In this section, the data was cleaned using regular expressions, and visualizations were created to display the most common words according to the label, utilizing matplotlib and wordcloud. The data were then split into three distinct sets: training, testing, and validation, and formatted into a DatasetDict structure.
Datasets were loaded and formatted into the "Dataset" format from Hugging Face. Subsequently, tokenization was performed using DistilBERT's associated tokenizer, preparing the data for the model.
Here, the training dataset corpora were encoded and pooled (retrieving the [CLS]
token) to facilitate dimensionality reduction for visualization. The data were standardized, and PCA was applied to identify potential clustering trends in 2D.

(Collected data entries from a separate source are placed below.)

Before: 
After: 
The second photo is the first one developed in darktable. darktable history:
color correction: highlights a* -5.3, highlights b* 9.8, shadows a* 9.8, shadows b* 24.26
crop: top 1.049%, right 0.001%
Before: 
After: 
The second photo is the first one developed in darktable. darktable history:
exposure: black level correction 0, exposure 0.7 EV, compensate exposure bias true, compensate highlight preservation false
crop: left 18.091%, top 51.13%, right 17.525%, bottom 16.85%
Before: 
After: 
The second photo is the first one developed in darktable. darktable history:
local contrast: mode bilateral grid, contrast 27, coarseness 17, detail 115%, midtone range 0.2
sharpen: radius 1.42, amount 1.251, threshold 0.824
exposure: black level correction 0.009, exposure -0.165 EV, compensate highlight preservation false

DistilBERT was trained over 3 epochs, with accuracy and F1 score metrics being logged. This phase focused on model optimization to ensure reliable predictions.
Error analysis involved examining the confusion matrix and assessing the loss on validation set examples. This step aimed to identify and analyze the phrases where the model was most frequently incorrect. Additionally, a practical example was applied to test the model's response in a real-world scenario.